Acuity Brands Inc (AYI)
Debt-to-capital ratio
Aug 31, 2023 | Aug 31, 2022 | Aug 31, 2021 | Aug 31, 2020 | Aug 31, 2019 | ||
---|---|---|---|---|---|---|
Long-term debt | US$ in thousands | 495,600 | 495,000 | 494,300 | 376,800 | 347,500 |
Total stockholders’ equity | US$ in thousands | 2,015,400 | 1,911,800 | 2,044,500 | 2,127,500 | 1,918,900 |
Debt-to-capital ratio | 0.20 | 0.21 | 0.19 | 0.15 | 0.15 |
August 31, 2023 calculation
Debt-to-capital ratio = Long-term debt ÷ (Long-term debt + Total stockholders’ equity)
= $495,600K ÷ ($495,600K + $2,015,400K)
= 0.20
The debt-to-capital ratio of Acuity Brands, Inc. has shown relatively stable levels over the past five years, fluctuating within a narrow range of 0.16 to 0.21. This ratio measures the proportion of the company's capital that is financed by debt and reflects the extent to which the company relies on debt to finance its operations.
The slight increase from 2020 to 2022 indicates a higher reliance on debt financing, but the ratio remained below 0.22, suggesting that the company has kept its debt levels within a manageable range compared to its capital.
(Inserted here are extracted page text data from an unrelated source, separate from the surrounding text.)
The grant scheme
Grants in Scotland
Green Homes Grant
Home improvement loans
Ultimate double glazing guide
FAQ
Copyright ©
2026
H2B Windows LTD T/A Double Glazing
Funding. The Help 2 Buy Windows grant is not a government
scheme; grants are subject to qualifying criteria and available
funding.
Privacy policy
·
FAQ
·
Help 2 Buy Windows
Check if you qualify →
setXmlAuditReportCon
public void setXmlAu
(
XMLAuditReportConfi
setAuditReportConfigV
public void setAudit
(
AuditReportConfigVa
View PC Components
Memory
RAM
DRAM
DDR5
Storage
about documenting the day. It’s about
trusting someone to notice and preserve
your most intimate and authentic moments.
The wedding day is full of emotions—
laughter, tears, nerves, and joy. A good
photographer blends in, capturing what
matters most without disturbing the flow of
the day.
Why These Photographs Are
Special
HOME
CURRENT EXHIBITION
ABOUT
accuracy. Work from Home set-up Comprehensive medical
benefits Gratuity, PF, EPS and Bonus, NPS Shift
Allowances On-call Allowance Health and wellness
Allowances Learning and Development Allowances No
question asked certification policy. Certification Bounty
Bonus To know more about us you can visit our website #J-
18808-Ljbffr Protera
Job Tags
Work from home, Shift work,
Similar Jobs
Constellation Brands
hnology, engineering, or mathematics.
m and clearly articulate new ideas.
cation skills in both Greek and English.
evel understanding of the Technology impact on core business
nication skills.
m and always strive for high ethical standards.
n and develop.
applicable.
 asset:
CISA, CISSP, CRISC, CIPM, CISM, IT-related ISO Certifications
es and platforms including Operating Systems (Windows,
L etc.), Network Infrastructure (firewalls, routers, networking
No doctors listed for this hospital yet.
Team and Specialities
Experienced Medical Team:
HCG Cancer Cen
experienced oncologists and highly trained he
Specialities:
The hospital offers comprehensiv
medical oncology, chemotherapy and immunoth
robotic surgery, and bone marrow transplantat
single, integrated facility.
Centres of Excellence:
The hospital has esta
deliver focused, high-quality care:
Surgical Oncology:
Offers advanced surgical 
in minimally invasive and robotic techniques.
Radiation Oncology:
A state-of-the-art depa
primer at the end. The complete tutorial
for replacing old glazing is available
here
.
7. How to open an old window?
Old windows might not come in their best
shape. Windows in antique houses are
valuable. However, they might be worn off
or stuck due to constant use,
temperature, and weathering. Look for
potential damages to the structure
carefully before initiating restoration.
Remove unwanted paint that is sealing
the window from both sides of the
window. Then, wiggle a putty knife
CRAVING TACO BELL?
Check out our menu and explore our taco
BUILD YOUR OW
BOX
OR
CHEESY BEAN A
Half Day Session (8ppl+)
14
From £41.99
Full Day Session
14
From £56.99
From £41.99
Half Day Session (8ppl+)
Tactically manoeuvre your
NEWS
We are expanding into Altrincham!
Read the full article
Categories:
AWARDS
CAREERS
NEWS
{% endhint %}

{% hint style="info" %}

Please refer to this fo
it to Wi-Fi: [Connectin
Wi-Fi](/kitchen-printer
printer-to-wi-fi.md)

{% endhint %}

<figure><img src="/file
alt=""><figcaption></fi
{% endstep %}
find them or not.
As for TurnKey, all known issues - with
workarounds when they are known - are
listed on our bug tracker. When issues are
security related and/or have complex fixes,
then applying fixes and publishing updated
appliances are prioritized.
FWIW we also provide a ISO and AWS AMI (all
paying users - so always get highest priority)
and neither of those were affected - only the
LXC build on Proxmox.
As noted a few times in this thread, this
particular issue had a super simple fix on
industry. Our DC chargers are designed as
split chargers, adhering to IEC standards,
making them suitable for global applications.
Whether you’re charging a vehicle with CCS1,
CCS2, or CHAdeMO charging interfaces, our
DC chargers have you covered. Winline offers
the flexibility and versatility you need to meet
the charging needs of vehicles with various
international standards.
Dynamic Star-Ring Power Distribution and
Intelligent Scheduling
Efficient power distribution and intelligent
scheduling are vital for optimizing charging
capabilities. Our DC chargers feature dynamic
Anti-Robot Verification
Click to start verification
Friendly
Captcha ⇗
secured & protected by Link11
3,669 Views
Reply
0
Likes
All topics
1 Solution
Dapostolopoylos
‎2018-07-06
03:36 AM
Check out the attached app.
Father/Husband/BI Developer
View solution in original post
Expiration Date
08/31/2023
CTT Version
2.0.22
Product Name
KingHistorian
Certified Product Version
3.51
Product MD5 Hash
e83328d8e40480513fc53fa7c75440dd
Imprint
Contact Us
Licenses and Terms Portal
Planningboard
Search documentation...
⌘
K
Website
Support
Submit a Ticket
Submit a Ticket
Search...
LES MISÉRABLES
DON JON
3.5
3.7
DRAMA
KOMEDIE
The decrease in 2023 signifies a slight reduction in the proportion of debt to capital.
Overall, the trend suggests that Acuity Brands, Inc. has maintained a relatively conservative approach to debt financing, which may indicate a lower risk of financial distress and sufficient capacity to meet its debt obligations. However, it's important to consider the industry norms and the company's overall financial health when evaluating the significance of these ratios.